Et encore, sur mon terrain de parent cette fois et relevé la semaine dernière : Martin (5ans) avait quelque problème en début d'années avec la maîtresse (3 ans d'ancienneté, très imbue de sa fonction, probablement pas méchante, enceinte jusqu'aux yeux): il parle beaucoup et il parle fort, et ça part facilement ! comme il est dans la grande section et qu'il y a aussi des CP, qui doivent travailler, eux, au moins 45 minutes en lecture parce que c'est écrit dans les instructions (texto !), Martin était particulièrement dérangeant, surtout pendant ces 45 minutes ! Les grandes sections sont en rangée de tables individuelles (pour justement limiter les bavardages dérangeants). Première action physique de la maîtresse : éloigner Martin de ses deux copains Jean et Paul et les retournements intempestifs. Résultat : Martin (et Jean) craquent, tentatives de punition, et, dernier recours, la maîtresse cause de Martin à la maman ; elle évite le père, malheureusement celui-ci a quand même un peu déteint sur la maman et celle-ci fait remarquer que même si le môme est un peu bougeon, 45 minutes sans rien dire et sans bouger c'est un peu démentiel !

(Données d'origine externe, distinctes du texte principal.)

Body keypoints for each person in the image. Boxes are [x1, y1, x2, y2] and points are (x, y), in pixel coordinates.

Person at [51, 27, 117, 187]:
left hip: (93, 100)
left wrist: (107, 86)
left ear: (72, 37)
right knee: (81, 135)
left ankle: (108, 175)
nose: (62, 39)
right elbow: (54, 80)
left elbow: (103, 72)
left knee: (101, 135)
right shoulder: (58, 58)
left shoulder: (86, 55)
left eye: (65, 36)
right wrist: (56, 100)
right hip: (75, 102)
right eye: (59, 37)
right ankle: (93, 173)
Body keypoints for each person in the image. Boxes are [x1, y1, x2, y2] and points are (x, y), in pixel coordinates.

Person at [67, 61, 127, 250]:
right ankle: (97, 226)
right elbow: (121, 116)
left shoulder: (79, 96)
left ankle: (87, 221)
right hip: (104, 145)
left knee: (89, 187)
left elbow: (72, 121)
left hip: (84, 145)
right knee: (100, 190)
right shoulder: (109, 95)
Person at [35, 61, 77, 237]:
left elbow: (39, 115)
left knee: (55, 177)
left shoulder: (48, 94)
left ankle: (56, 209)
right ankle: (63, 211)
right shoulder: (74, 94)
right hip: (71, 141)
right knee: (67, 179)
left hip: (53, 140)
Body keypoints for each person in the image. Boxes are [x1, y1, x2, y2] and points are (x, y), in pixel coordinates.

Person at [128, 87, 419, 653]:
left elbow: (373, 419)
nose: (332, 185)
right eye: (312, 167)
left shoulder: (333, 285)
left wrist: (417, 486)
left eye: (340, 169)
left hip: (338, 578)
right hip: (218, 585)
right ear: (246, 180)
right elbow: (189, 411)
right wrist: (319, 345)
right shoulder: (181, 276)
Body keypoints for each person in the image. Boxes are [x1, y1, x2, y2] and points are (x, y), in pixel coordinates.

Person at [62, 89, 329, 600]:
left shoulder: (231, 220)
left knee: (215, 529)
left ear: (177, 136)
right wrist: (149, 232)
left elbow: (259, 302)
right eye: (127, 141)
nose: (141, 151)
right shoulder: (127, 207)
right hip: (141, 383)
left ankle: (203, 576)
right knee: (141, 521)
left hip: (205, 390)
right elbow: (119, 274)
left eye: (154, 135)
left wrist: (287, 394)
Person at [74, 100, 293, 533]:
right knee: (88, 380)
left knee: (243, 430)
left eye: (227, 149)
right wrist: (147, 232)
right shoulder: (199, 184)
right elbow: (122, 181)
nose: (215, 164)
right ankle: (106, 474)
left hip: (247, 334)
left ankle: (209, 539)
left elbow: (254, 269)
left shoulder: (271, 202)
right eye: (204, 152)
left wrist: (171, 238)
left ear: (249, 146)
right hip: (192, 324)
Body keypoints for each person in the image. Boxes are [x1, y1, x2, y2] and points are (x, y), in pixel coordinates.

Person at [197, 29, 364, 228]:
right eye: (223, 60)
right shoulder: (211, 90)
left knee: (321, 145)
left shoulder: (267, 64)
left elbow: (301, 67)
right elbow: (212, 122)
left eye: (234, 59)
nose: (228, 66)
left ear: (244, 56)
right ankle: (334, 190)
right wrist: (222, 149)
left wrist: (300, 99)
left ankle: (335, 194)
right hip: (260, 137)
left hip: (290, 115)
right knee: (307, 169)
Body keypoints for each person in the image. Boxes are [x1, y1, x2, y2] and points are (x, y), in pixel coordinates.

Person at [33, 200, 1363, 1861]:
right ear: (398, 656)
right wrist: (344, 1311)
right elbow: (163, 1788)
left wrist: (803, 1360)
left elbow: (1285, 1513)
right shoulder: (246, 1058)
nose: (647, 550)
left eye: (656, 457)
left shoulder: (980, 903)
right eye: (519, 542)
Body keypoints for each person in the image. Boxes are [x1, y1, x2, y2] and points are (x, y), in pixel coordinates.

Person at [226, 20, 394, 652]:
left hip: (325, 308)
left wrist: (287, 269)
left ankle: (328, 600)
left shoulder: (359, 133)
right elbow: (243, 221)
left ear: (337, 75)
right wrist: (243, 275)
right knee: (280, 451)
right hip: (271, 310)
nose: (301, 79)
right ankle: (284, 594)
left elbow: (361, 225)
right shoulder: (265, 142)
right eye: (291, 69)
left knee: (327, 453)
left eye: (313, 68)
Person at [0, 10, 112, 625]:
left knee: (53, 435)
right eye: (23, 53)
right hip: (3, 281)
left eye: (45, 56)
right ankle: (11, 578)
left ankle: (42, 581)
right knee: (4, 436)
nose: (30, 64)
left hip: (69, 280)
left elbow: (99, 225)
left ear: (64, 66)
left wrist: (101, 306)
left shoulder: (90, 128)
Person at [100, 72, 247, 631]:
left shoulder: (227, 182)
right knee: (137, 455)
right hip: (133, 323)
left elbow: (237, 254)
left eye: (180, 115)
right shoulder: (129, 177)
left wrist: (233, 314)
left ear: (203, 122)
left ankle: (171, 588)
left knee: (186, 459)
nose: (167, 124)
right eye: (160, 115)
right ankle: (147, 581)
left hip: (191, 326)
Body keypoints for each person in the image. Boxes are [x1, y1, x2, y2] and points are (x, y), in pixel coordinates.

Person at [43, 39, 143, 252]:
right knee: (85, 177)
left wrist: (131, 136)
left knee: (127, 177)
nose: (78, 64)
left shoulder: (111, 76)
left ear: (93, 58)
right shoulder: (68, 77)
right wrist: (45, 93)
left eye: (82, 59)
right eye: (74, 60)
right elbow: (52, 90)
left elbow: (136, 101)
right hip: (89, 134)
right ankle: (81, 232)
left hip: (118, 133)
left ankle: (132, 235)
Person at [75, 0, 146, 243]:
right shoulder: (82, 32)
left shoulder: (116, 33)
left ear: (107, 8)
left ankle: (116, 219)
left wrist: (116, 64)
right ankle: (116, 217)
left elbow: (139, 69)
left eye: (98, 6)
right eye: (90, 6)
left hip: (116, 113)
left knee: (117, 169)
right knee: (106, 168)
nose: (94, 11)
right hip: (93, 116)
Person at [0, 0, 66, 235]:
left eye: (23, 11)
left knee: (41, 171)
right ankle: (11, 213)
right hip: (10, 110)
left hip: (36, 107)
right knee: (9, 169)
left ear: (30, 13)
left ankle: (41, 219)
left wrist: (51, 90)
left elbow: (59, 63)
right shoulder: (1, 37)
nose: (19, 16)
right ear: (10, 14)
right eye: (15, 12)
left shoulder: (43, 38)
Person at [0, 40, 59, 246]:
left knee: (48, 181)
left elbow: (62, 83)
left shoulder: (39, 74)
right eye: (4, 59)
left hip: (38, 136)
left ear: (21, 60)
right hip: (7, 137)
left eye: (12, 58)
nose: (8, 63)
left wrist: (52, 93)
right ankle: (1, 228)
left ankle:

Un peu plus tard,  la maman (pour éviter que le père fasse un coup de sang !) reprend des nouvelles, ce d'autant que Martin a moins mal au ventre avant d'aller à l'école ! Ca a même l'air de devenir parfois intéressant, en dehors de la récré. Comme il était impossible de mettre Martin et Jean sous l'éteignoir, en partie parce qu'il y avait des parents soupçonnés de pouvoir devenir très chiants, la maîtresse a fait deux choses : elle a scindé sa séance de 45 minutes en deux séances ! ouf ! et pour que les deux ou trois loustics arrivent à au moins parler à voix basse elle a mis les tables de la grande section par 4 ! "ce qui m' oblige à leur laisser faire plus ce qu'ils veulent (elle a dit cela comme pour s'excuser d'avance auprès de la mère !) mais je suis contente, c'est bien plus tranquille et le grands peuvent travailler". L'activité libre vient d'être admise dans cette classe, l'instite ne sait pas encore que cela va aider à apprendre à lire ! Et Martin pense qu'il "travaille" lui aussi ! Peut-être que les idées de Martin et de Maîtresse sur le travail vont se rapprocher un jour !
 
Je n'ai pas sufisamment relu l'ensemble de la messagerie avec, comme grille, l'idée de repérer ce qui relève de l'ordre du "physique", du corps (peut-être quelque chose d'Anne sur la musique je crois?) sans a priori vraiment pédagogique (ayant pour objectif la conctruction des langages). Mais ce qui ne relève pas forcément du hasard non plus. Il ne me semble pas qu'il y en ait beaucoup. Mais ce serait peut-être une piste. D'autant curieuse qu'il s'agit presque toujours d'un "désordre" gênant mais non voulu ou introduit (question posée par Jean-Michel Mansillon dans un texte sur la complexité, quels désordres introduire...). On reste toujours dans la théorie des systèmes.